▸ DIRECTIONS FOR THIS TASK
Below are some records; copy them word for word and drop the pictures.

▸ DATA SUPPLIED
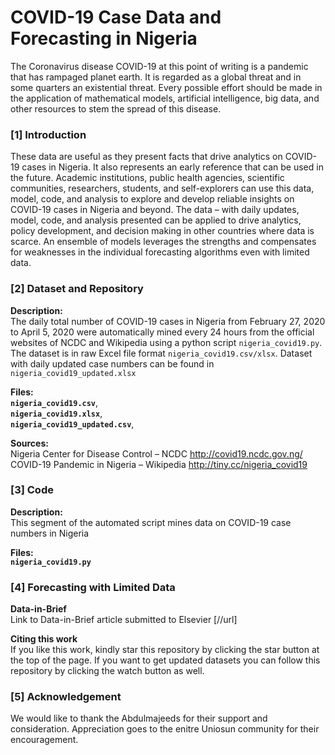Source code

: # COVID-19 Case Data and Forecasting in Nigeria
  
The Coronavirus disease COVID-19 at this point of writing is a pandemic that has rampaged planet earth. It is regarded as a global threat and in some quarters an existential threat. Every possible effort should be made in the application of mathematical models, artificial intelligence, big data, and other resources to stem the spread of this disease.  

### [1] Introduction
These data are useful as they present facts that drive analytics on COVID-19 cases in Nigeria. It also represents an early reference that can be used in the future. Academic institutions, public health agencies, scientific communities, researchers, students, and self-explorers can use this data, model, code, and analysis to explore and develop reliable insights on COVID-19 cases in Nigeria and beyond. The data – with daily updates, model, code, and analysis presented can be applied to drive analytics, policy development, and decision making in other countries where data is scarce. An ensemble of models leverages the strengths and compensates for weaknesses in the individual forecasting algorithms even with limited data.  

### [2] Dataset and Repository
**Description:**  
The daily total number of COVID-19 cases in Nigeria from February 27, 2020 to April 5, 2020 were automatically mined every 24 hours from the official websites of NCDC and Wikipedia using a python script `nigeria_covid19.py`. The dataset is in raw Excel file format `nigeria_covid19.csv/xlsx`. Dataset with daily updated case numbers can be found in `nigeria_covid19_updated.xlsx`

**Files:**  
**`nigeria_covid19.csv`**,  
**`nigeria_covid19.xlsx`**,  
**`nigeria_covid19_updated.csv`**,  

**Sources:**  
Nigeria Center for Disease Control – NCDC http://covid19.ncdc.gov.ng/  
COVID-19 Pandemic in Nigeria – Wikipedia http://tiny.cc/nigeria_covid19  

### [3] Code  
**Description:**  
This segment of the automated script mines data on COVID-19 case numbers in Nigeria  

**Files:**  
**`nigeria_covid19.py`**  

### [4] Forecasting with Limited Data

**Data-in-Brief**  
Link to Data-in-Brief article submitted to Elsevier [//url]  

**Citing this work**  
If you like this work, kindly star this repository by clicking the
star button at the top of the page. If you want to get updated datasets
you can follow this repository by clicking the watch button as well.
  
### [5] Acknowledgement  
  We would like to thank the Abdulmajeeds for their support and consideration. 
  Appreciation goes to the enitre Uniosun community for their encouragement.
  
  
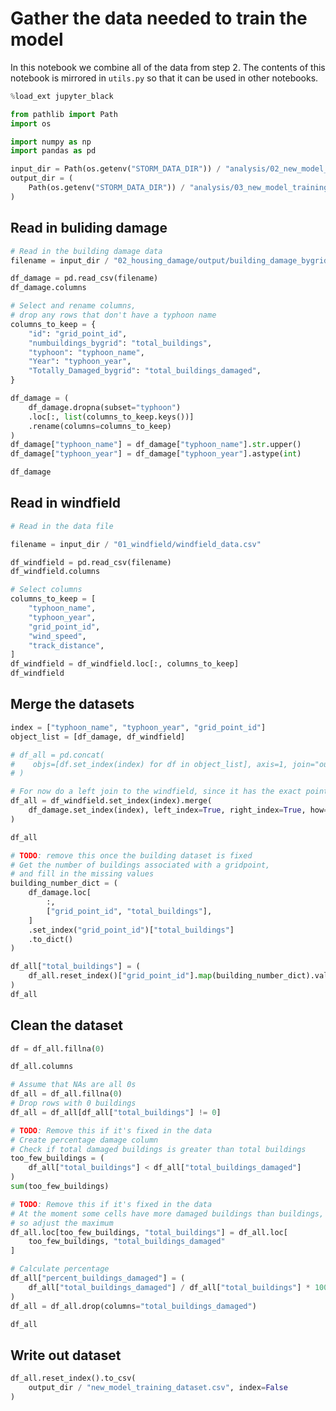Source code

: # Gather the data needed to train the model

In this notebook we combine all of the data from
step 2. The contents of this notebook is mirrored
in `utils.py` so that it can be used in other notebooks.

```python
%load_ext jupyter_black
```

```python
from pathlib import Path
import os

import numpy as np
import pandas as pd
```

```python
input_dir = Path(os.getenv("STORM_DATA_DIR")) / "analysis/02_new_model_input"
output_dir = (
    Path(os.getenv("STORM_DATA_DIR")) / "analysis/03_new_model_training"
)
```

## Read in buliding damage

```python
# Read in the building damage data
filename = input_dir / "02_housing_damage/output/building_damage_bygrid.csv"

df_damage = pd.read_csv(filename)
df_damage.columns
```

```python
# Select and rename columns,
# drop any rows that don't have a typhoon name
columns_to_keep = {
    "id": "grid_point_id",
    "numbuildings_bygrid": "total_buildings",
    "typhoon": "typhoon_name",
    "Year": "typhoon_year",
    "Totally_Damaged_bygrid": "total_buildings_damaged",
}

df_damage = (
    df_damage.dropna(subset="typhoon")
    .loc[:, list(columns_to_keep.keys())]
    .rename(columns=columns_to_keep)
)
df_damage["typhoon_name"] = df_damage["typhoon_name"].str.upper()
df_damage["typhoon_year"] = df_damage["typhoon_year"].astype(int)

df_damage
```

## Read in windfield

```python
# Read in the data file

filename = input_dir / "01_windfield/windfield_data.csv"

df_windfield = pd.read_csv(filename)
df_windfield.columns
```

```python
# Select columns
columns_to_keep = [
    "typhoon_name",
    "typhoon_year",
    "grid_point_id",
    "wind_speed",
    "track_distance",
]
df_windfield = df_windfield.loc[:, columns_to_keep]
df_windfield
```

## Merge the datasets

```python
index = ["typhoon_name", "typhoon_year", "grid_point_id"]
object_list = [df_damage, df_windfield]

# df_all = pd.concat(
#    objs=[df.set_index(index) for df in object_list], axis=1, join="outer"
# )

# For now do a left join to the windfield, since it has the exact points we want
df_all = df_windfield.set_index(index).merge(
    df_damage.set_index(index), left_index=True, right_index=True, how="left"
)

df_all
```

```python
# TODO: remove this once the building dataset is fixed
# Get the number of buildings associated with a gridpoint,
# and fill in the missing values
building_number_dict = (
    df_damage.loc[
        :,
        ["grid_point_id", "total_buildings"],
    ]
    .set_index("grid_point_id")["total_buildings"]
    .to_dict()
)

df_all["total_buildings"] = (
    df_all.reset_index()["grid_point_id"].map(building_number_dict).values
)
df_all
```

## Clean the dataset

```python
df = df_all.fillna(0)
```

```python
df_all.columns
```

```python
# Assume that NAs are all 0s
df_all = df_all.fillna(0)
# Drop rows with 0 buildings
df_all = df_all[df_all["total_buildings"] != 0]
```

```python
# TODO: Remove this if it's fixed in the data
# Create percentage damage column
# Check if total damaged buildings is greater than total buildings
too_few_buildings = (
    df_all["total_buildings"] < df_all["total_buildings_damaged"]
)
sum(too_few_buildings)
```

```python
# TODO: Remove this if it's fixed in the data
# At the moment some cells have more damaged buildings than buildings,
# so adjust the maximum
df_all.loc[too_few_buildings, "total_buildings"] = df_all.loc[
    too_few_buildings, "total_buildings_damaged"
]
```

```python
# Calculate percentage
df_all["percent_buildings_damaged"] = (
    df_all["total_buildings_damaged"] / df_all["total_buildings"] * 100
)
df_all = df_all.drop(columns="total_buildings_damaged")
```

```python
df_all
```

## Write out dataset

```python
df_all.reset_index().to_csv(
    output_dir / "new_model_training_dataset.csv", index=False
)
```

▸ SOLUTION TO THIS EXERCISE
Source code

: # COVID-19 Case Data and Forecasting in Nigeria
  
The Coronavirus disease COVID-19 at this point of writing is a pandemic that has rampaged planet earth. It is regarded as a global threat and in some quarters an existential threat. Every possible effort should be made in the application of mathematical models, artificial intelligence, big data, and other resources to stem the spread of this disease.  

### [1] Introduction
These data are useful as they present facts that drive analytics on COVID-19 cases in Nigeria. It also represents an early reference that can be used in the future. Academic institutions, public health agencies, scientific communities, researchers, students, and self-explorers can use this data, model, code, and analysis to explore and develop reliable insights on COVID-19 cases in Nigeria and beyond. The data – with daily updates, model, code, and analysis presented can be applied to drive analytics, policy development, and decision making in other countries where data is scarce. An ensemble of models leverages the strengths and compensates for weaknesses in the individual forecasting algorithms even with limited data.  

### [2] Dataset and Repository
**Description:**  
The daily total number of COVID-19 cases in Nigeria from February 27, 2020 to April 5, 2020 were automatically mined every 24 hours from the official websites of NCDC and Wikipedia using a python script `nigeria_covid19.py`. The dataset is in raw Excel file format `nigeria_covid19.csv/xlsx`. Dataset with daily updated case numbers can be found in `nigeria_covid19_updated.xlsx`

**Files:**  
**`nigeria_covid19.csv`**,  
**`nigeria_covid19.xlsx`**,  
**`nigeria_covid19_updated.csv`**,  

**Sources:**  
Nigeria Center for Disease Control – NCDC http://covid19.ncdc.gov.ng/  
COVID-19 Pandemic in Nigeria – Wikipedia http://tiny.cc/nigeria_covid19  

### [3] Code  
**Description:**  
This segment of the automated script mines data on COVID-19 case numbers in Nigeria  

**Files:**  
**`nigeria_covid19.py`**  

### [4] Forecasting with Limited Data

**Data-in-Brief**  
Link to Data-in-Brief article submitted to Elsevier [//url]  

**Citing this work**  
If you like this work, kindly star this repository by clicking the
star button at the top of the page. If you want to get updated datasets
you can follow this repository by clicking the watch button as well.
  
### [5] Acknowledgement  
  We would like to thank the Abdulmajeeds for their support and consideration. 
  Appreciation goes to the enitre Uniosun community for their encouragement.
  
  
Source code

: # Gather the data needed to train the model

In this notebook we combine all of the data from
step 2. The contents of this notebook is mirrored
in `utils.py` so that it can be used in other notebooks.

```python
%load_ext jupyter_black
```

```python
from pathlib import Path
import os

import numpy as np
import pandas as pd
```

```python
input_dir = Path(os.getenv("STORM_DATA_DIR")) / "analysis/02_new_model_input"
output_dir = (
    Path(os.getenv("STORM_DATA_DIR")) / "analysis/03_new_model_training"
)
```

## Read in buliding damage

```python
# Read in the building damage data
filename = input_dir / "02_housing_damage/output/building_damage_bygrid.csv"

df_damage = pd.read_csv(filename)
df_damage.columns
```

```python
# Select and rename columns,
# drop any rows that don't have a typhoon name
columns_to_keep = {
    "id": "grid_point_id",
    "numbuildings_bygrid": "total_buildings",
    "typhoon": "typhoon_name",
    "Year": "typhoon_year",
    "Totally_Damaged_bygrid": "total_buildings_damaged",
}

df_damage = (
    df_damage.dropna(subset="typhoon")
    .loc[:, list(columns_to_keep.keys())]
    .rename(columns=columns_to_keep)
)
df_damage["typhoon_name"] = df_damage["typhoon_name"].str.upper()
df_damage["typhoon_year"] = df_damage["typhoon_year"].astype(int)

df_damage
```

## Read in windfield

```python
# Read in the data file

filename = input_dir / "01_windfield/windfield_data.csv"

df_windfield = pd.read_csv(filename)
df_windfield.columns
```

```python
# Select columns
columns_to_keep = [
    "typhoon_name",
    "typhoon_year",
    "grid_point_id",
    "wind_speed",
    "track_distance",
]
df_windfield = df_windfield.loc[:, columns_to_keep]
df_windfield
```

## Merge the datasets

```python
index = ["typhoon_name", "typhoon_year", "grid_point_id"]
object_list = [df_damage, df_windfield]

# df_all = pd.concat(
#    objs=[df.set_index(index) for df in object_list], axis=1, join="outer"
# )

# For now do a left join to the windfield, since it has the exact points we want
df_all = df_windfield.set_index(index).merge(
    df_damage.set_index(index), left_index=True, right_index=True, how="left"
)

df_all
```

```python
# TODO: remove this once the building dataset is fixed
# Get the number of buildings associated with a gridpoint,
# and fill in the missing values
building_number_dict = (
    df_damage.loc[
        :,
        ["grid_point_id", "total_buildings"],
    ]
    .set_index("grid_point_id")["total_buildings"]
    .to_dict()
)

df_all["total_buildings"] = (
    df_all.reset_index()["grid_point_id"].map(building_number_dict).values
)
df_all
```

## Clean the dataset

```python
df = df_all.fillna(0)
```

```python
df_all.columns
```

```python
# Assume that NAs are all 0s
df_all = df_all.fillna(0)
# Drop rows with 0 buildings
df_all = df_all[df_all["total_buildings"] != 0]
```

```python
# TODO: Remove this if it's fixed in the data
# Create percentage damage column
# Check if total damaged buildings is greater than total buildings
too_few_buildings = (
    df_all["total_buildings"] < df_all["total_buildings_damaged"]
)
sum(too_few_buildings)
```

```python
# TODO: Remove this if it's fixed in the data
# At the moment some cells have more damaged buildings than buildings,
# so adjust the maximum
df_all.loc[too_few_buildings, "total_buildings"] = df_all.loc[
    too_few_buildings, "total_buildings_damaged"
]
```

```python
# Calculate percentage
df_all["percent_buildings_damaged"] = (
    df_all["total_buildings_damaged"] / df_all["total_buildings"] * 100
)
df_all = df_all.drop(columns="total_buildings_damaged")
```

```python
df_all
```

## Write out dataset

```python
df_all.reset_index().to_csv(
    output_dir / "new_model_training_dataset.csv", index=False
)
```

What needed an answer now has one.